Ich überlegte also kurz, was diesen Jungen dazu bewegt haben mochten, sein Hab und Gut auf dem Flohmarkt zu verkaufen. Es überkam mich Mitleid, Mitleid diesem armen Tropf gegenüber. Was immer ihn zu diesem Entschluss getrieben haben mochte, es musste schmerzlich für ihn gewesen sein.
Sicherlich was das plüschige Tierchen einmal kostengünstig in Taiwan oder China hergestellt worden, und hatte auch durchaus bessere Zeiten erlebt. Im Kaufhaus ausgestellt und nett dekoriert hatte es nach langer Reise um die halbe Welt auf einen Spielkameraden Ausschau gehalten. Der kleine Junge war sicherlich mit seinen Eltern oder Großeltern vorbeigekommen und hatte sich in den Plüschträger verguckt. Dabei hatte er mit seinen großen Kinderaugen das Herz der Erwachsenen erweicht und das Kerlchen mit nach Hause nehmen dürfen. Dort angekommen wurde es geknuddelt, mit in den Sandkasten und zu jedem Spielnachmittag mit zu den Freunden genommen. Wie schön war sicherlich sein Leben. Doch was war geschehen? Warum wollte er sich jetzt von ihm trennen?
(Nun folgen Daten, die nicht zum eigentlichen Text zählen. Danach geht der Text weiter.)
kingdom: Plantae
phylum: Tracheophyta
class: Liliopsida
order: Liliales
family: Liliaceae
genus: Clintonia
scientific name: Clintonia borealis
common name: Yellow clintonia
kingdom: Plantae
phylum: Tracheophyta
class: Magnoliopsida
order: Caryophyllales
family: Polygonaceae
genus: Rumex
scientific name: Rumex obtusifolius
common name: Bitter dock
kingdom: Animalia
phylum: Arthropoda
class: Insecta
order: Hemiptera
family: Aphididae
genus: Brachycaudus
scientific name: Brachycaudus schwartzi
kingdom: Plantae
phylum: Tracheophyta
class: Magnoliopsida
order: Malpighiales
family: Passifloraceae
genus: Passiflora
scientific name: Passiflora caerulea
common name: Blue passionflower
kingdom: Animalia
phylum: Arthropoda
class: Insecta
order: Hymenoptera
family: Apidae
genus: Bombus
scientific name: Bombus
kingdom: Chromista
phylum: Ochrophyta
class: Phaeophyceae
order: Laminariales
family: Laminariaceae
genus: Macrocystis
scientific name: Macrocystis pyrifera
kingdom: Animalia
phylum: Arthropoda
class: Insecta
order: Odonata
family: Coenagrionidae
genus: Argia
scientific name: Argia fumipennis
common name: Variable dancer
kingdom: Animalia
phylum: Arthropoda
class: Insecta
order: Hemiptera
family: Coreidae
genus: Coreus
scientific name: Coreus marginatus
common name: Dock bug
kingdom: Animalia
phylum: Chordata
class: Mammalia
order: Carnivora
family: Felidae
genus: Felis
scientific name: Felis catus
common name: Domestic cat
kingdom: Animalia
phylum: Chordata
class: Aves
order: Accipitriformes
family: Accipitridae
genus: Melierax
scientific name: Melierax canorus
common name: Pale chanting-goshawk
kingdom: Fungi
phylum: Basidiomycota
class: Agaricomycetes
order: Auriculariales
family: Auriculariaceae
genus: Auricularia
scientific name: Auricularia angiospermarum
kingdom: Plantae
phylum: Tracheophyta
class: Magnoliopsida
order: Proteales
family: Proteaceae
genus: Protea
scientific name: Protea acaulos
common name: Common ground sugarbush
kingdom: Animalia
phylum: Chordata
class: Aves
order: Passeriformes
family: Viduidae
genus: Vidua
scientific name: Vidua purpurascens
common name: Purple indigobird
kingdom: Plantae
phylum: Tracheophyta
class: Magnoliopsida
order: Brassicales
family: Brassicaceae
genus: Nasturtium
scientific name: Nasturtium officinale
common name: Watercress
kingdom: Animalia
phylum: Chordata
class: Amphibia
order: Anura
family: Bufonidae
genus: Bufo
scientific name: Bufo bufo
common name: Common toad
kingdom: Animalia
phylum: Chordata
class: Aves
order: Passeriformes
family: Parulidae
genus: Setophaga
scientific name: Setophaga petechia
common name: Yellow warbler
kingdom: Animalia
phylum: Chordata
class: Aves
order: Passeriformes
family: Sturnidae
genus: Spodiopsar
Diese Tatsache passte so gar nicht in meine naive Vorstellung hinein.
Vielleicht war es aber auch ganz anders gewesen.
Wahrscheinlich hatte das Kind den Affen für einen Moment interessant gefunden und seinen Willen bei der Familie durchgesetzt. Glücklich, wieder einmal das bekommen zu haben, was man wollte, wurde die Beute mit nach Hause genommen. Doch wie sich herausstellte, war der plüschige Zeitgenosse nicht halb so interessant wie der Gameboy oder die Playstation. So schnell wie er das Tier bekommen hatte, war es auch schon wieder vergessen. Von einer Ecke in die andere verbannt, landete der Affe letztendlich im Inneren des Kleiderschranks. Gemeinsam mit anderen Teddybären fristete er dort sein unbemerktes Dasein. Auf ein besseres Leben hoffend, wurde er bis zu diesem Tage einfach vergessen.
Doch heute, heute war endlich sein Tag. Er hatte endlich die Möglichkeit mit einem neuen Kind nach Hause zu dürfen, und dort, nach einem ausgiebigen Bad im 30 Grad Waschprogramm der Waschmaschine, endlich wieder in ein kuscheliges Bett zu dürfen.
Nachdem ich so einige Zeit da stand, entschloss ich mich weiter zu gehen und nachher noch einmal vorbei zu schauen. Auf einem Bummel vorbei an unzähligen Tischen entdeckte ich zu meiner vollsten Zufriedenheit eine lange von mir gesuchte Tonschale. Das Prunkstück kam in einer der am Boden stehenden Kisten zum Vorschein. Ein altes, handgefertigtes Unikat, das einst in liebevoller Töpferarbeit entstanden sein musste. Mit dieser Ausbeute des Tages vollkommen zufrieden, entschloss ich mich kurz vor Ende des Marktes, noch einmal bei dem Jungen vorbei zu schauen. Doch am Ort der Begegnung angelangt, war von dem Jungen weit und breit nichts mehr zu sehen. Er hatte wahrscheinlich keine Lust mehr gehabt, oder womöglich all seine wertvollen Stücke verkauft. Traurig, nicht zu wissen, was aus dem Stofftier geworden war, ging ich weiter. Die Händler begannen nun langsam damit, ihre Stände abzubauen und den nicht verkauften Trödel auf einen Haufen zu werfen. Tja, und was glaubt ihr, was ich auf einem dieser Haufen entdeckte…? Genau, den kleinen Affen! Lieblos weggeworfen, spiegelte er für mich ein stückweit auch das wieder, was viele Menschen heute so leichtfertig mit ihren Freundschaften machen. Ein trauriges Bild, das ich für mich nur dadurch wieder ins rechte Licht rücken konnte, indem ich dem Plüschtier ein neues Zuhause gab.